As the end of the UK workday approaches, and the last few grains of sand trickle through the neck of the huge, obsidian hourglass our overlord Graham keeps on his desk, let me bid you goodbye by writing up Some Goodbyes We Made.
Created by Safe Flight Games, it’s an hour-long collection of 11 minigames which include pint-sized visual novels, platformers and free-standing character creators, all contained within a charming faux-desktop interface. As the title implies, each is about the act of saying farewell to something or someone – an old home, your university life, a friend you’re no longer on good terms with. “You’ll see how the protagonist preserves the sadness and profundity of their goodbyes through these minigames, and feel the unique complexity, heartache, or beauty of each one,” explains the Steam page, perhaps a bit heavy-handedly.
While they’re obviously going square for the emoti-glands, the games appear quite mischievous in style. There’s one in which you wave frantically with the mouse cursor while your train pulls away, and another that looks a little like Earthbound in which you are a kid raising hell during a house move.

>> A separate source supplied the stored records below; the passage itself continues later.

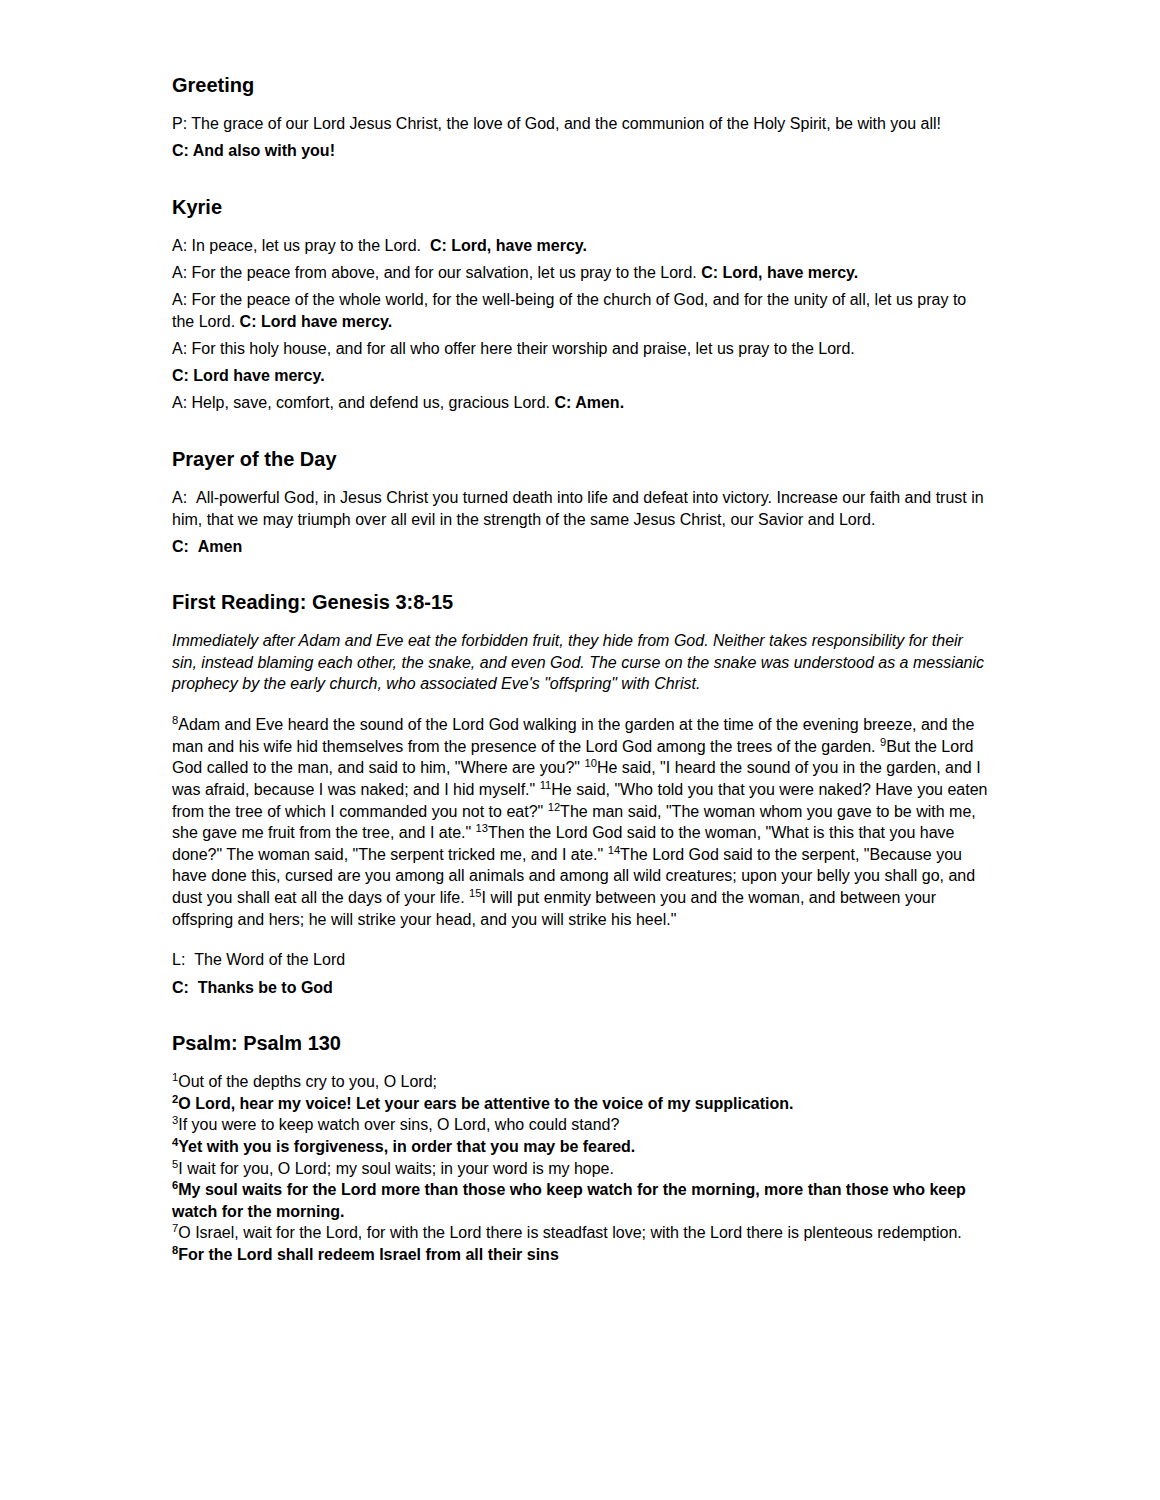Greeting
P: The grace of our Lord Jesus Christ, the love of God, and the communion of the Holy Spirit, be with you all!
C: And also with you!
Kyrie
A: In peace, let us pray to the Lord. C: Lord, have mercy.
A: For the peace from above, and for our salvation, let us pray to the Lord. C: Lord, have mercy.
A: For the peace of the whole world, for the well-being of the church of God, and for the unity of all, let us pray to the Lord. C: Lord have mercy.
A: For this holy house, and for all who offer here their worship and praise, let us pray to the Lord.
C: Lord have mercy.
A: Help, save, comfort, and defend us, gracious Lord. C: Amen.
Prayer of the Day
A: All-powerful God, in Jesus Christ you turned death into life and defeat into victory. Increase our faith and trust in him, that we may triumph over all evil in the strength of the same Jesus Christ, our Savior and Lord.
C: Amen
First Reading: Genesis 3:8-15
Immediately after Adam and Eve eat the forbidden fruit, they hide from God. Neither takes responsibility for their sin, instead blaming each other, the snake, and even God. The curse on the snake was understood as a messianic prophecy by the early church, who associated Eve's "offspring" with Christ.
8Adam and Eve heard the sound of the Lord God walking in the garden at the time of the evening breeze, and the man and his wife hid themselves from the presence of the Lord God among the trees of the garden. 9But the Lord God called to the man, and said to him, "Where are you?" 10He said, "I heard the sound of you in the garden, and I was afraid, because I was naked; and I hid myself." 11He said, "Who told you that you were naked? Have you eaten from the tree of which I commanded you not to eat?" 12The man said, "The woman whom you gave to be with me, she gave me fruit from the tree, and I ate." 13Then the Lord God said to the woman, "What is this that you have done?" The woman said, "The serpent tricked me, and I ate." 14The Lord God said to the serpent, "Because you have done this, cursed are you among all animals and among all wild creatures; upon your belly you shall go, and dust you shall eat all the days of your life. 15I will put enmity between you and the woman, and between your offspring and hers; he will strike your head, and you will strike his heel."
L: The Word of the Lord
C: Thanks be to God
Psalm: Psalm 130
1Out of the depths cry to you, O Lord;
2O Lord, hear my voice! Let your ears be attentive to the voice of my supplication.
3If you were to keep watch over sins, O Lord, who could stand?
4Yet with you is forgiveness, in order that you may be feared.
5I wait for you, O Lord; my soul waits; in your word is my hope.
6My soul waits for the Lord more than those who keep watch for the morning, more than those who keep watch for the morning.
7O Israel, wait for the Lord, for with the Lord there is steadfast love; with the Lord there is plenteous redemption.
8For the Lord shall redeem Israel from all their sins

Safe Flight’s two developers are both alumni of New York University Game Center. I’ve played a lot of absorbing smaller experimental games from NYU Game Center grads. I also love the concept of a collection of endings – a sort of anti-demo disc, if you will. It reminds me a bit of John Thyer’s micro-RPG Facets.
All that said, I’m not entirely sure I want to actually experience Some Goodbyes We Made – or at least, it’s not a game I’d jump into offhandedly. The developers note that in the course of playing the game “you might also revisit the goodbyes of your own life”, which is a kind thought, but I’ve said some goodbyes I don’t personally want to revisit.
Still, I’m glad that this game exists and, given a certain amount of mental preparation, intrigued to see how they’ve pursued the concept across different genres. I wouldn’t mind smashing together a compilation of ending sequences from other games, slotting the final mission from Mass Effect 2 in alongside the Death Egg Zone from Sonic 2, and challenging people who’ve played neither to make sense of it all. What would you put in yours?
Some Goodbyes We Made will launch on 25th October. And with that, dear reader, I will say not goodbye, but: see you tomorrow!